## WHAT THE TASK REQUIRES
Write out every line of the listing below word for word, leaving the pictures out.

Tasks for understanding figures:
┄┄┄┄┄┄┄┄┄┄┄┄┄┄┄┄┄┄┄┄

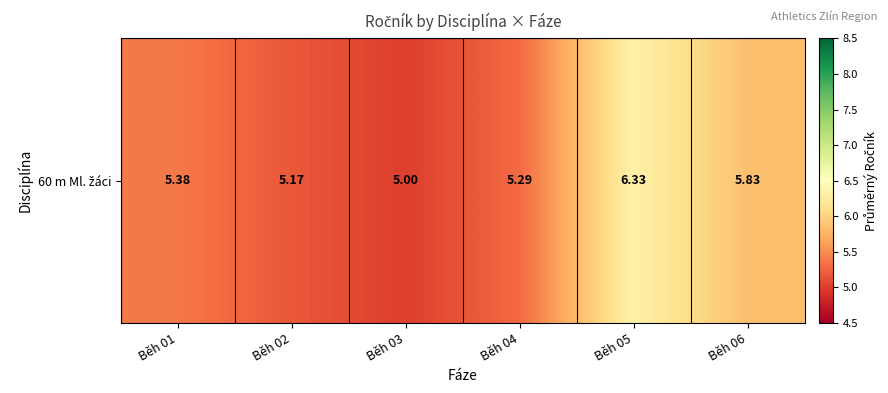

What is the smallest value displayed?

5.0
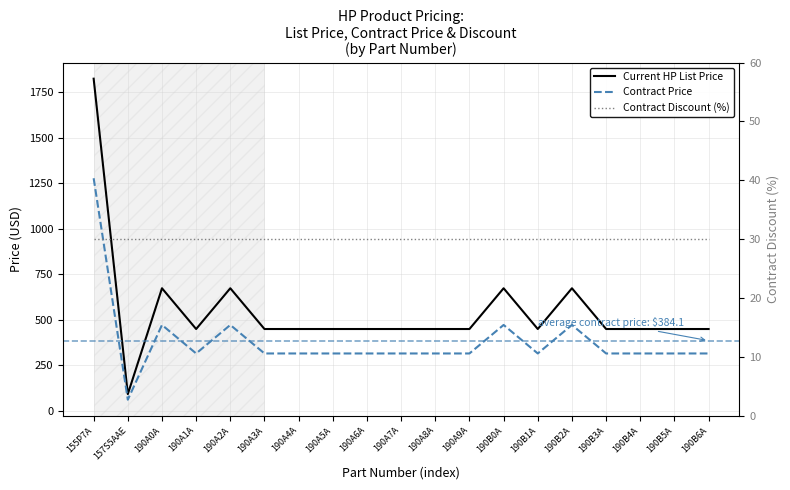

Rank the series by their average value, from highest to lowest.

Current HP List Price, Contract Price, Contract Discount (%)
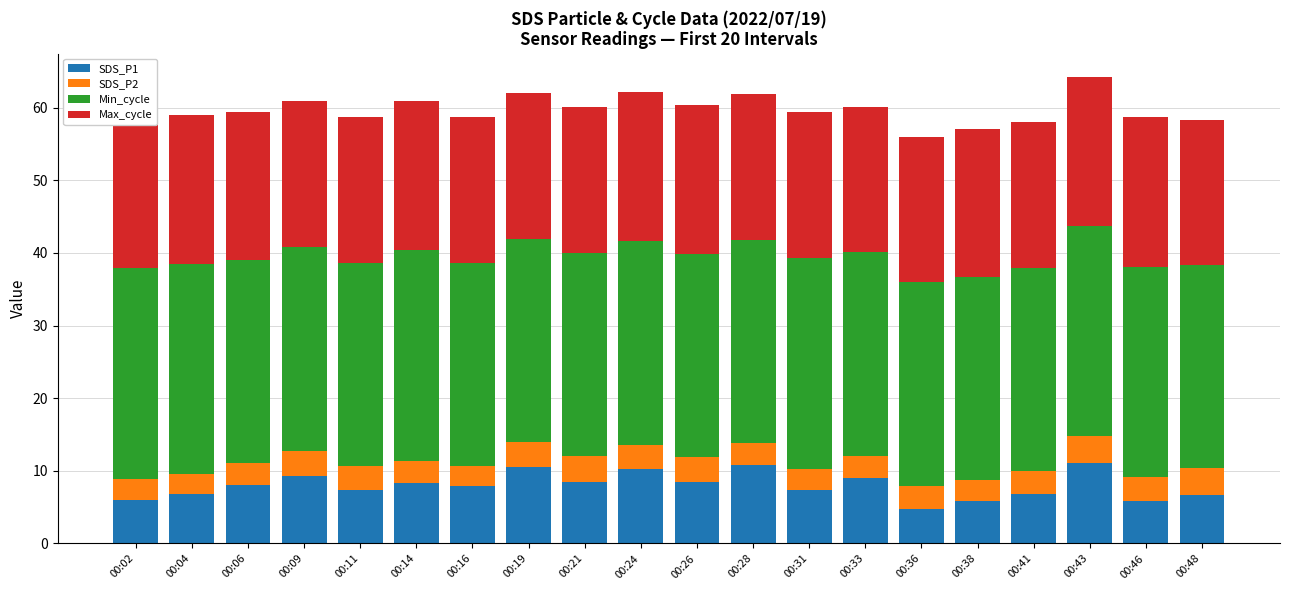

What is the maximum value for SDS_P1?

11.1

┄┄┄┄┄┄┄┄┄┄┄┄┄┄┄┄┄┄┄┄

## RESULT
What is the smallest value displayed?

5.0

Rank the series by their average value, from highest to lowest.

Current HP List Price, Contract Price, Contract Discount (%)

What is the maximum value for SDS_P1?

11.1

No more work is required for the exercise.